GIVEN RECORDS:
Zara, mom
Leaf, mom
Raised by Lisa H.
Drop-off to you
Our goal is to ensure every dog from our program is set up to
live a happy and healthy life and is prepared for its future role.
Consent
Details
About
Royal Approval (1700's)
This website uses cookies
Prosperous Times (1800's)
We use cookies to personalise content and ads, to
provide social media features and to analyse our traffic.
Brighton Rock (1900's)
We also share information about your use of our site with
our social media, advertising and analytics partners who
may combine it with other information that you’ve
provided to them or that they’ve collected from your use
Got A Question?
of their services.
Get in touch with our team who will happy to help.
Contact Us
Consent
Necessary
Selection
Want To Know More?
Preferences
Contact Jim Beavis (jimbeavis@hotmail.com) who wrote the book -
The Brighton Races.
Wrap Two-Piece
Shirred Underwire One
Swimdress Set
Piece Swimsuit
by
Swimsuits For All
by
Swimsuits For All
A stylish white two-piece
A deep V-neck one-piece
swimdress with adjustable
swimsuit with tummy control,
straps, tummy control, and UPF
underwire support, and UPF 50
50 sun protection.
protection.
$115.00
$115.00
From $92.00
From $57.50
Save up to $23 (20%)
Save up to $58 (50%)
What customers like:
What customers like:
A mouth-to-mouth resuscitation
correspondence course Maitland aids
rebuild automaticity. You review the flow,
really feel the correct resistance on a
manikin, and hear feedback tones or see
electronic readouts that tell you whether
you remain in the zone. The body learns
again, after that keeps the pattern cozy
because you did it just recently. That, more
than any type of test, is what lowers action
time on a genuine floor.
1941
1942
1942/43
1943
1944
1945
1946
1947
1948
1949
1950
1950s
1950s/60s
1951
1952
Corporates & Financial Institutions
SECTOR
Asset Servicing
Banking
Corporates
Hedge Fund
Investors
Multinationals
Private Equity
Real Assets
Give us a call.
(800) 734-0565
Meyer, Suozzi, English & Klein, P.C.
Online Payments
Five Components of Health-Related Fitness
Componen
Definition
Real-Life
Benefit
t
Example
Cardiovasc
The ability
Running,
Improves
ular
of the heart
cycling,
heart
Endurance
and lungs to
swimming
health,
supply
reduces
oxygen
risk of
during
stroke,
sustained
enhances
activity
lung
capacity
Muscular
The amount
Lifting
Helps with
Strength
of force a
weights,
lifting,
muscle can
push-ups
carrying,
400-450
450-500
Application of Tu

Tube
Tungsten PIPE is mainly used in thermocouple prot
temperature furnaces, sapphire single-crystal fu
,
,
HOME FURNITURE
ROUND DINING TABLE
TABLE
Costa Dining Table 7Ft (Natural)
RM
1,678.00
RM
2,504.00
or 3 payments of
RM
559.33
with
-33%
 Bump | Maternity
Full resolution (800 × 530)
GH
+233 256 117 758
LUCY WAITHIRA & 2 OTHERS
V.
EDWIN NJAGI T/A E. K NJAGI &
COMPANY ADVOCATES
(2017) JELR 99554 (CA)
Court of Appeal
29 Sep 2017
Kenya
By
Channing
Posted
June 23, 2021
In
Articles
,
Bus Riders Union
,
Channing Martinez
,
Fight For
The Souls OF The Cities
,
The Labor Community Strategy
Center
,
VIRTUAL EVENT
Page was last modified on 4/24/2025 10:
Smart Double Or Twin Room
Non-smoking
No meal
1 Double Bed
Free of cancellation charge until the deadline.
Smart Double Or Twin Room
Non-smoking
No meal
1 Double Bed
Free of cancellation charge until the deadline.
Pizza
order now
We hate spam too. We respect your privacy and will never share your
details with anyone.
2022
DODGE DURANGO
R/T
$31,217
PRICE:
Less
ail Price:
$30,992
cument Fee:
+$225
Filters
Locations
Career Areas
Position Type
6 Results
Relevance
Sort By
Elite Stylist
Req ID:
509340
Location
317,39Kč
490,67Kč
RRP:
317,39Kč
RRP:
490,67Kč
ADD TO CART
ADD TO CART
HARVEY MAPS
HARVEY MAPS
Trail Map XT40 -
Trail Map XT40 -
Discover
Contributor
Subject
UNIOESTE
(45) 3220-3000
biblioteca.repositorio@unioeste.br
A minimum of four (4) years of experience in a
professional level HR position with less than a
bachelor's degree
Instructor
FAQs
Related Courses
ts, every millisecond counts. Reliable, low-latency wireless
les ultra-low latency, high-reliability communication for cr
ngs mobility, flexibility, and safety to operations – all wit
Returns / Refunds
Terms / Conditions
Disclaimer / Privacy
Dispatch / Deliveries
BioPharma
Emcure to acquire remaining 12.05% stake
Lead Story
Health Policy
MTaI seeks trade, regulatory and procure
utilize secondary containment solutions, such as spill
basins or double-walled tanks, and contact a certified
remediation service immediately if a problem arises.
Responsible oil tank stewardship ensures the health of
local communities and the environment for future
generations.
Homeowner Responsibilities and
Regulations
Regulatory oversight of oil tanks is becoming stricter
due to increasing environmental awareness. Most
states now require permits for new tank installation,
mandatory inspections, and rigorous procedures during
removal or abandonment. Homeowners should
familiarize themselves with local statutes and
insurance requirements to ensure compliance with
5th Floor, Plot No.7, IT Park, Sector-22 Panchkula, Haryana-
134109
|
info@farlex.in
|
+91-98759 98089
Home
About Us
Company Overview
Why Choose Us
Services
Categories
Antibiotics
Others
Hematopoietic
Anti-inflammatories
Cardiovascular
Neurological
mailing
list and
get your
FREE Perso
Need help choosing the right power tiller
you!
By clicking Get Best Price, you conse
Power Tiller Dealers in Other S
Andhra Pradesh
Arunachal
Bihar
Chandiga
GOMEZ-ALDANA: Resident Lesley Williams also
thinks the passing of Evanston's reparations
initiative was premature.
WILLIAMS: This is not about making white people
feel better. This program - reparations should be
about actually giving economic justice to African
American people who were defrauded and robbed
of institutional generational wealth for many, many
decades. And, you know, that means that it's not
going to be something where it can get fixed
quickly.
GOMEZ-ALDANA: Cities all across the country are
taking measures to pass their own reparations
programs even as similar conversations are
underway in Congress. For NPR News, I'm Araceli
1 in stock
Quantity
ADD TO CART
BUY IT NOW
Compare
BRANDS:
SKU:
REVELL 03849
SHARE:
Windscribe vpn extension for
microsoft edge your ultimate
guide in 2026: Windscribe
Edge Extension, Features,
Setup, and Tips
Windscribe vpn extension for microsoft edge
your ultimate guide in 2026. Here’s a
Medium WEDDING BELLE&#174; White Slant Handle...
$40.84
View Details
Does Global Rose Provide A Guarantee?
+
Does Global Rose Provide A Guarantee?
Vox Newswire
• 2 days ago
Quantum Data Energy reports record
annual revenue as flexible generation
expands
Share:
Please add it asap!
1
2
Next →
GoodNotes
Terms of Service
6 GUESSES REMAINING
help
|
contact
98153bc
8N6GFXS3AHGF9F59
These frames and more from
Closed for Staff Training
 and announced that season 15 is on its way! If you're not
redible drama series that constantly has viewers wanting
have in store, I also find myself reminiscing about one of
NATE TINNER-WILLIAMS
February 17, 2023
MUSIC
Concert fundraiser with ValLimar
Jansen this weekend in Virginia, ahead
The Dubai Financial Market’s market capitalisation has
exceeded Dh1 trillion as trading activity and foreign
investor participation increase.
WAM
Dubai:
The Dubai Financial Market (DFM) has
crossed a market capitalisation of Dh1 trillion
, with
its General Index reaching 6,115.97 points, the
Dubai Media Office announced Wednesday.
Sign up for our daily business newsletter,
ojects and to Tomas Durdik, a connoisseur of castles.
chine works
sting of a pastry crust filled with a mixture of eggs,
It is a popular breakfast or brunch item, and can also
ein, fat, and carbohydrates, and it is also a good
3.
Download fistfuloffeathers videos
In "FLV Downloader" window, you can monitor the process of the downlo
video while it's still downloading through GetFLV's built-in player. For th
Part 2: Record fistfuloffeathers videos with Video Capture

WHAT THIS TASK INVOLVES:
Show every line from the entries above in which "should" appears.

ANSWER TO THIS EXERCISE:
removal or abandonment. Homeowners should
feel better. This program - reparations should be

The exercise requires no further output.